AIM OF THE TASK:
The lines to output run from the first line of the entries below through the line containing "phổ biến: Hồi"; copy them exactly and leave out pictures.

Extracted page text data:
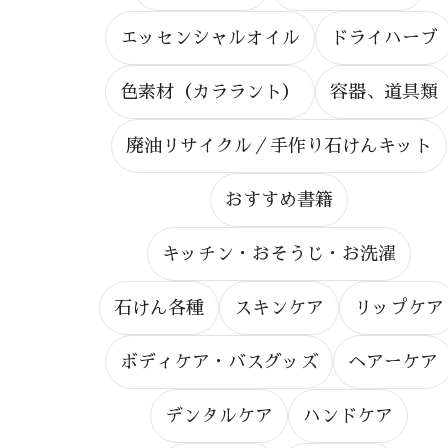
エッセンシャルオイル
ドライハーブ
色素材（カララント）
容器、道具類
廃油リサイクル／手作り石けんキット
おすすめ書籍
キッチン・おそうじ・お洗濯
石けん各種
スキンケア
リップケア
ボディケア・バスグッズ
ヘアーケア
デンタルケア
ハンドケア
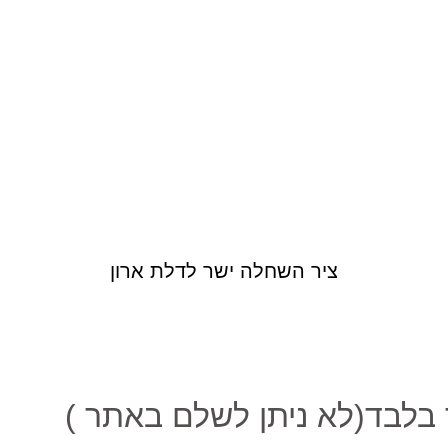
ציר השחלה ישר לדלת ארון
לבד(לא ניתן לשלם באתר )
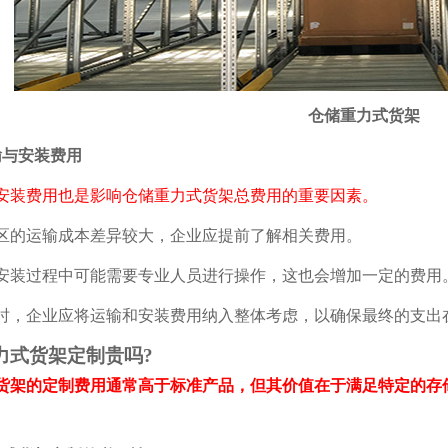
仓储重力式货架
输与安装费用
费用也是影响仓储重力式货架总费用的重要因素。
的运输成本差异较大，企业应提前了解相关费用。
过程中可能需要专业人员进行操作，这也会增加一定的费用
企业应将运输和安装费用纳入整体考虑，以确保最终的支出
力式货架定制贵吗?
的定制费用通常高于标准产品，但其价值在于满足特定的存储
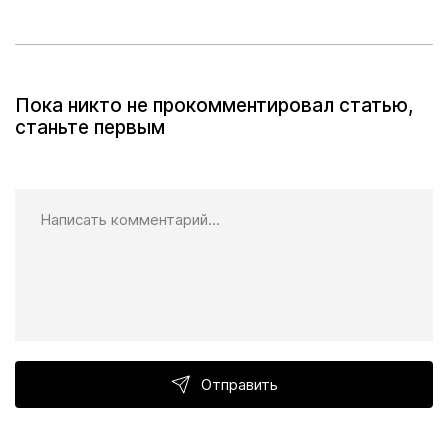
Пока никто не прокомментировал статью,
станьте первым
Отправить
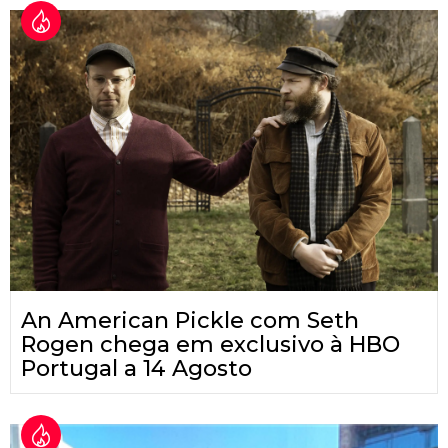
An American Pickle com Seth
Rogen chega em exclusivo à HBO
Portugal a 14 Agosto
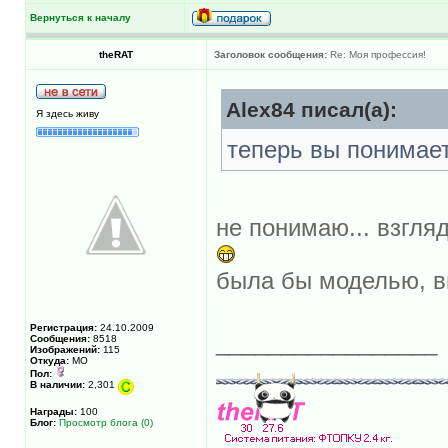
Вернуться к началу
theRAT
Заголовок сообщения:
Re: Моя профессия!
Alex84 писал(а):
Я здесь живу
теперь вы понимае
не понимаю... взгля
была бы моделью, в
Регистрация:
24.10.2009
_________________
Сообщения:
8518
Изображений:
115
Откуда:
МО
Пол:
В наличии:
2,301
Награды:
100
Блог:
Просмотр блога (0)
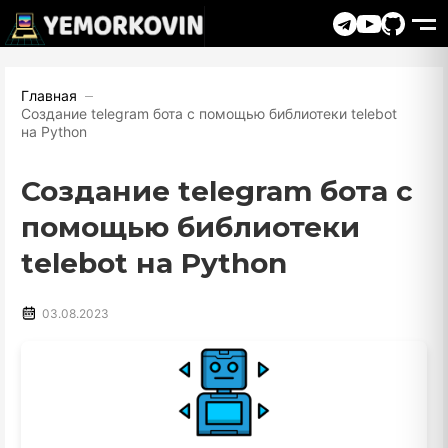
Главная
Создание telegram бота с помощью библиотеки telebot
на Python
Создание telegram бота с
помощью библиотеки
telebot на Python
03.08.2023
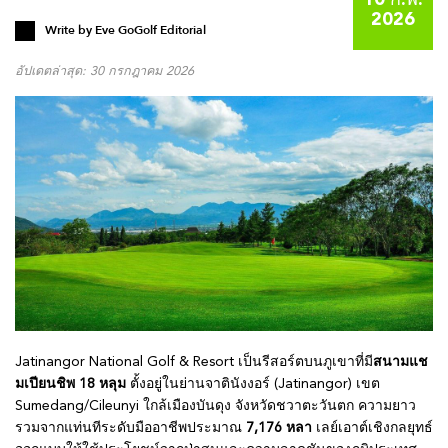
10 ก.พ.
2026
Write by
Eve GoGolf Editorial
อัปเดตล่าสุด: 30 กรกฎาคม 2026
Jatinangor National Golf & Resort เป็นรีสอร์ตบนภูเขาที่มี
สนามแช
มเปียนชิพ 18 หลุม
ตั้งอยู่ในย่านจาตินังงอร์ (Jatinangor) เขต
Sumedang/Cileunyi ใกล้เมืองบันดุง จังหวัดชวาตะวันตก ความยาว
รวมจากแท่นทีระดับมืออาชีพประมาณ
7,176 หลา
เลย์เอาต์เชิงกลยุทธ์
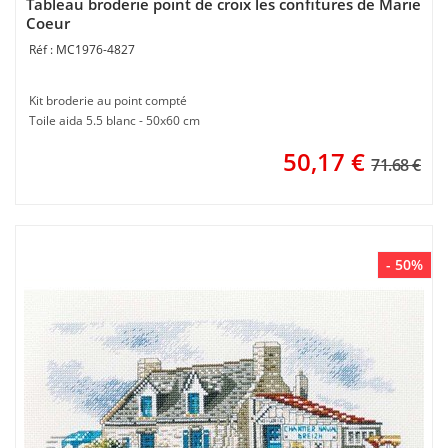
Tableau broderie point de croix les confitures de Marie
Coeur
MC1976-4827
Kit broderie au point compté
Toile aida 5.5 blanc - 50x60 cm
50,17
€
71.68 €
- 50%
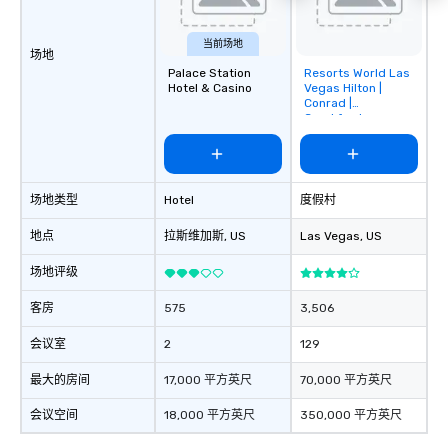
当前场地
场地
Palace Station
Resorts World Las
Removed from
Hotel & Casino
Vegas Hilton |
favorites
Conrad |
Crockfords
场地类型
Hotel
度假村
地点
拉斯维加斯
, US
Las Vegas
, US
场地评级
客房
575
3,506
会议室
2
129
最大的房间
17,000 平方英尺
70,000 平方英尺
会议空间
18,000 平方英尺
350,000 平方英尺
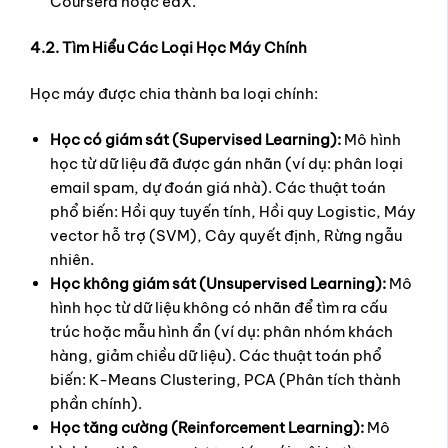
Coursera hoặc edX.
4.2. Tìm Hiểu Các Loại Học Máy Chính
Học máy được chia thành ba loại chính:
Học có giám sát (Supervised Learning):
Mô hình
học từ dữ liệu đã được gán nhãn (ví dụ: phân loại
email spam, dự đoán giá nhà). Các thuật toán
phổ biến: Hồi quy tuyến tính, Hồi quy Logistic, Máy
vector hỗ trợ (SVM), Cây quyết định, Rừng ngẫu
nhiên.
Học không giám sát (Unsupervised Learning):
Mô
hình học từ dữ liệu không có nhãn để tìm ra cấu
trúc hoặc mẫu hình ẩn (ví dụ: phân nhóm khách
hàng, giảm chiều dữ liệu). Các thuật toán phổ
biến: K-Means Clustering, PCA (Phân tích thành
phần chính).
Học tăng cường (Reinforcement Learning):
Mô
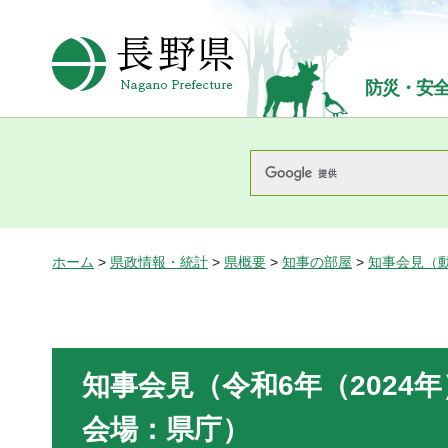
長野県Nagano Prefecture
防災・安
ホーム
>
県政情報・統計
>
県概要
>
知事の部屋
>
知事会見（
知事会見（令和6年（2024年
会場：県庁）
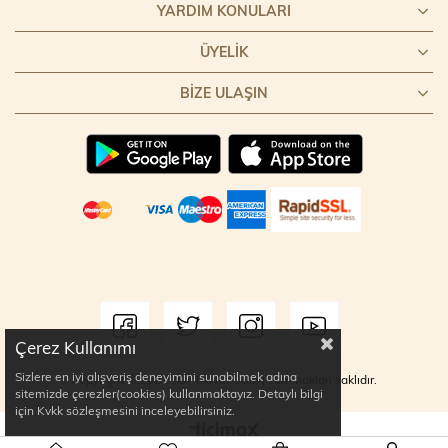
YARDIM KONULARI
ÜYELIK
BIZE ULAŞIN
Çerez Kullanımı
Sizlere en iyi alışveriş deneyimini sunabilmek adına
Copyright © 2022 TOPTANCI.COM | Tüm hakları saklıdır.
sitemizde çerezler(cookies) kullanmaktayız. Detaylı bilgi
için Kvkk sözleşmesini inceleyebilirsiniz.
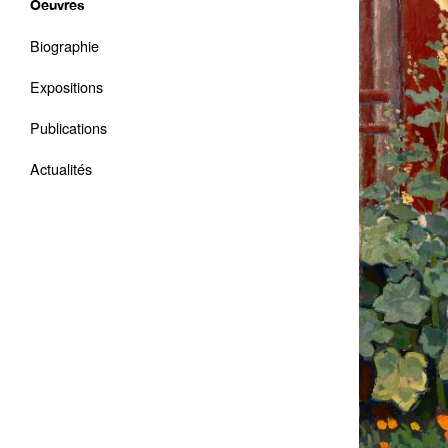
Oeuvres
Biographie
Expositions
Publications
Actualités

THE COMPLETED TASK:
エッセンシャルオイル
ドライハーブ
色素材（カララント）
容器、道具類
廃油リサイクル／手作り石けんキット
おすすめ書籍
キッチン・おそうじ・お洗濯
石けん各種
スキンケア
リップケア
ボディケア・バスグッズ
ヘアーケア
デンタルケア
ハンドケア
ציר השחלה ישר לדלת ארון
לבד(לא ניתן לשלם באתר )
仓储重力式货架
输与安装费用
费用也是影响仓储重力式货架总费用的重要因素。
的运输成本差异较大，企业应提前了解相关费用。
过程中可能需要专业人员进行操作，这也会增加一定的费用
企业应将运输和安装费用纳入整体考虑，以确保最终的支出
力式货架定制贵吗?
的定制费用通常高于标准产品，但其价值在于满足特定的存储
Пока никто не прокомментировал статью,
станьте первым
Отправить
An American Pickle com Seth
Rogen chega em exclusivo à HBO
Portugal a 14 Agosto
Вернуться к началу
theRAT
Заголовок сообщения:
Re: Моя профессия!
Alex84 писал(а):
Я здесь живу
теперь вы понимае
не понимаю... взгля
была бы моделью, в
Регистрация:
24.10.2009
_________________
Сообщения:
8518
Изображений:
115
Откуда:
МО
Пол:
В наличии:
2,301
Награды:
100
Блог:
Просмотр блога (0)
Главная
Создание telegram бота с помощью библиотеки telebot
на Python
Создание telegram бота с
помощью библиотеки
telebot на Python
03.08.2023
10 ก.พ.
2026
Write by
Eve GoGolf Editorial
อัปเดตล่าสุด: 30 กรกฎาคม 2026
Jatinangor National Golf & Resort เป็นรีสอร์ตบนภูเขาที่มี
สนามแช
มเปียนชิพ 18 หลุม
ตั้งอยู่ในย่านจาตินังงอร์ (Jatinangor) เขต
Sumedang/Cileunyi ใกล้เมืองบันดุง จังหวัดชวาตะวันตก ความยาว
รวมจากแท่นทีระดับมืออาชีพประมาณ
7,176 หลา
เลย์เอาต์เชิงกลยุทธ์
Tableau broderie point de croix les confitures de Marie
Coeur
MC1976-4827
Kit broderie au point compté
Toile aida 5.5 blanc - 50x60 cm
50,17
€
71.68 €
- 50%
当前场地
场地
Palace Station
Resorts World Las
Removed from
Hotel & Casino
Vegas Hilton |
favorites
Conrad |
Crockfords
场地类型
Hotel
度假村
地点
拉斯维加斯
, US
Las Vegas
, US
场地评级
客房
575
3,506
会议室
2
129
最大的房间
17,000 平方英尺
70,000 平方英尺
会议空间
18,000 平方英尺
350,000 平方英尺
Coursera hoặc edX.
4.2. Tìm Hiểu Các Loại Học Máy Chính
Học máy được chia thành ba loại chính:
Học có giám sát (Supervised Learning):
Mô hình
học từ dữ liệu đã được gán nhãn (ví dụ: phân loại
email spam, dự đoán giá nhà). Các thuật toán
phổ biến: Hồi quy tuyến tính, Hồi quy Logistic, Máy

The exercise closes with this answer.